= Vinita Vasu =

Indian artist

Vinita Vasu is a visual artist and designer residing in Delhi, India. She directed a short film named Beaming Blossom which won her a Special Festival Mention Award at the Children's International Cine Festival in the year 2016.

== Career ==
In a career spanning over a decade, Vasu has worked in paint and varied media. She paints on walls, fabrics, canvas, paper, fiberglass, bottles, boards, pebbles, and stones. Born in Kerala, and brought up in Delhi, Vasu won all the art competitions she participated in, during her school years. However, she could not pursue a degree in fine art education.

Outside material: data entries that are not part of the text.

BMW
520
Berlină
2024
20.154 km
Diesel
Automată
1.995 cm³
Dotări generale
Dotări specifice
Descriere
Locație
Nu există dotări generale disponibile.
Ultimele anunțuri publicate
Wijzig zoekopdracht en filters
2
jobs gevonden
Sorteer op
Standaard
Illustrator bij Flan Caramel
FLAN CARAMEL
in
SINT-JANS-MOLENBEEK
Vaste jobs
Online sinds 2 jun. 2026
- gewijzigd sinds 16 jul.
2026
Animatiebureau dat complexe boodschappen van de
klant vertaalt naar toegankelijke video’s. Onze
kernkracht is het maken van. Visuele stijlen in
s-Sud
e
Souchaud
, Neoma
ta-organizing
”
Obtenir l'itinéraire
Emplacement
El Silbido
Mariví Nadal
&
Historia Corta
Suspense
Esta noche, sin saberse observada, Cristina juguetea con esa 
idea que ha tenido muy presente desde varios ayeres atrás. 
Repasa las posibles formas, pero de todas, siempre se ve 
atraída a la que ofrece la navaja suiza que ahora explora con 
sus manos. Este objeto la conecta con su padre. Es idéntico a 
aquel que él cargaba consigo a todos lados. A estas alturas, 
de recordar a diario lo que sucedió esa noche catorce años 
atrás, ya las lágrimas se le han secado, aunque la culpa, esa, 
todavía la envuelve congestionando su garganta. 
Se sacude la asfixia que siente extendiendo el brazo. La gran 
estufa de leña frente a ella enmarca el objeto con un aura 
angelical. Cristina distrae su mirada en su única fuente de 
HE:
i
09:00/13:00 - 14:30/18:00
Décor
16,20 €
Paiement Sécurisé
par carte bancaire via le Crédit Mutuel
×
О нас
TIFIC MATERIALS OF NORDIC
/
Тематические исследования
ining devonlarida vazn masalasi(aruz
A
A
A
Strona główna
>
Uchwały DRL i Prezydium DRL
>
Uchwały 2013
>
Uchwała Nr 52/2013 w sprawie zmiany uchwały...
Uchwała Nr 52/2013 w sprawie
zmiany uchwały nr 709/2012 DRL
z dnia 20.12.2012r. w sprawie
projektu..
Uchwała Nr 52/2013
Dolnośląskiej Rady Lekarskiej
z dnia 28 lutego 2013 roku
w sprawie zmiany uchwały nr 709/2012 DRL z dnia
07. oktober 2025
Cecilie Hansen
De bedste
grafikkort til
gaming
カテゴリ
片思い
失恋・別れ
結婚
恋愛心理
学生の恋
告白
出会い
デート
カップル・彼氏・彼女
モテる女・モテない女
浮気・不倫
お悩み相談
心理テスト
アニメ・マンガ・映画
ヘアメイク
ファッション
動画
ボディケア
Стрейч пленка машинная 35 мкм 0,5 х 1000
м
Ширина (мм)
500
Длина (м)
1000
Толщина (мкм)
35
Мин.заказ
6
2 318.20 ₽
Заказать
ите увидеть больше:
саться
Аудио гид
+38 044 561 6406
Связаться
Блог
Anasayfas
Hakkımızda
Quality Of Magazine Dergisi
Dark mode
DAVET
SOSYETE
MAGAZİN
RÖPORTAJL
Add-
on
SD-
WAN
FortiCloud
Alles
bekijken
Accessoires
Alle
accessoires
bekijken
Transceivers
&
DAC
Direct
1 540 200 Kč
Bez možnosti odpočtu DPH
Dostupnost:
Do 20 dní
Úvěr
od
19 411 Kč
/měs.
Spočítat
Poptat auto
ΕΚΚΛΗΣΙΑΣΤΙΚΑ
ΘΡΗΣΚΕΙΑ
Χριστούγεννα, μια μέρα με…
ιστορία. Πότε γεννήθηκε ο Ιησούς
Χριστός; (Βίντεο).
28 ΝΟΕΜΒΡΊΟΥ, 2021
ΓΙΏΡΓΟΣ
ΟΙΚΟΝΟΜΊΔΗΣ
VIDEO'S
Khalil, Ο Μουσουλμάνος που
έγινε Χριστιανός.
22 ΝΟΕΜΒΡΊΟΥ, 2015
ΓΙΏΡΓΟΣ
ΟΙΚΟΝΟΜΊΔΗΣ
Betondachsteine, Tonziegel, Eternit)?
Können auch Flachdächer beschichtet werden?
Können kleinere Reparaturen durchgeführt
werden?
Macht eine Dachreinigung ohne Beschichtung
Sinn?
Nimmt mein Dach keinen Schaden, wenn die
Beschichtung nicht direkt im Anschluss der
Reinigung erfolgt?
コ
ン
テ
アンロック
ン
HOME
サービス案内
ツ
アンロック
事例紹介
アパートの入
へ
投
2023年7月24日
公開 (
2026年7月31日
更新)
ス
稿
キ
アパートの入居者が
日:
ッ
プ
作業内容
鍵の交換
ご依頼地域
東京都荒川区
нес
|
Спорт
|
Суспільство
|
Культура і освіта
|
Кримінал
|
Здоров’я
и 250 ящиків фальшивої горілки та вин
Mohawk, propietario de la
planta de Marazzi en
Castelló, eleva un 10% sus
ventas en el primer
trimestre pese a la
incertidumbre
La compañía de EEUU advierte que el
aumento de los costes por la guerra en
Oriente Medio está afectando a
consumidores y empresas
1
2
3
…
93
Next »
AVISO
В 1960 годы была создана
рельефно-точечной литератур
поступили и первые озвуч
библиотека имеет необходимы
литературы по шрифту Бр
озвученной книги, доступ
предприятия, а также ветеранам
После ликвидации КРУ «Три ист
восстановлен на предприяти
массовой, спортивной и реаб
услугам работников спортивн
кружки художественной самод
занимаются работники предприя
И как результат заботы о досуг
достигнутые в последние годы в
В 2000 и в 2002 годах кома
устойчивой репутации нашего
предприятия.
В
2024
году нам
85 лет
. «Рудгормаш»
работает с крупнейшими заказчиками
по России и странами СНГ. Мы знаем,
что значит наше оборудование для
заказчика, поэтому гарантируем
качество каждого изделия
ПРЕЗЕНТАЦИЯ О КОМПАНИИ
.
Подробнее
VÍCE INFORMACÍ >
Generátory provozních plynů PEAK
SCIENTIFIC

She explains that "In my works colors, shapes and patterns are used to celebrate the journey of life. Although my consciousness is the fundamental source of all my creations, it reflects the phenomenal visual experience of body, mind, and soul."

== Notable work ==
Her artworks are often a statement against negative perceptions of women from her perspective as someone who grew up in Delhi. In her own words, “There are bondages of various kinds that women everywhere face. In Delhi, where I come from, women cannot walk free at night without fear. But I look at the positive side, at the hope that these women bear rather than dwelling on the dark side.”

== Exhibitions ==
- Group Show at Bhatia Art Gallery, Noida in 2006.
- Painting Exhibition in Junior Level All India Artist at AIFACS, New Delhi In 2006.
- Painting Exhibition at AIFACS (Solo Show) in Nov. 2008.
- Group Exhibition at Art Mall, New Delhi in Jan. 2009.
- Selection in 80th and 81st Annual All India Art Exhibition at AIFACS, in 2009.
- Selected in Top 75 at All India Art Competition, Raja Ravi Varma's, Rang Rasiya in 2009.
- Solo show at Travancore Art Gallery, New Delhi, Feb. 2010.
- Selected in Painting section at AUTUMN @ CWG 2010 All India Art Exhibition cum Competition 24 September to 27 November 2010 by Gallery Indraprastha.
- Participated in "STREE" at Art Mall, New Delhi, in March 2011.
- Group Exhibition at Russian Centre of Science and Culture, New Delhi 14 September to 30 September 2011.
- Solo Show at Capitol Art Lounge, The Ashok, Chanakya Puri, New Delhi, 18 September to 14 October 2011.
- participated in International Mask Art Exhibition held at Rabindra Bhawan Art Gallery, New Delhi from 1–5 January 2012

== Thy Mistike Shi ==
Thy Mistike Shi, solo show at The Capitol Lounge, Hotel Ashoka, Chanakyapuri, 2011.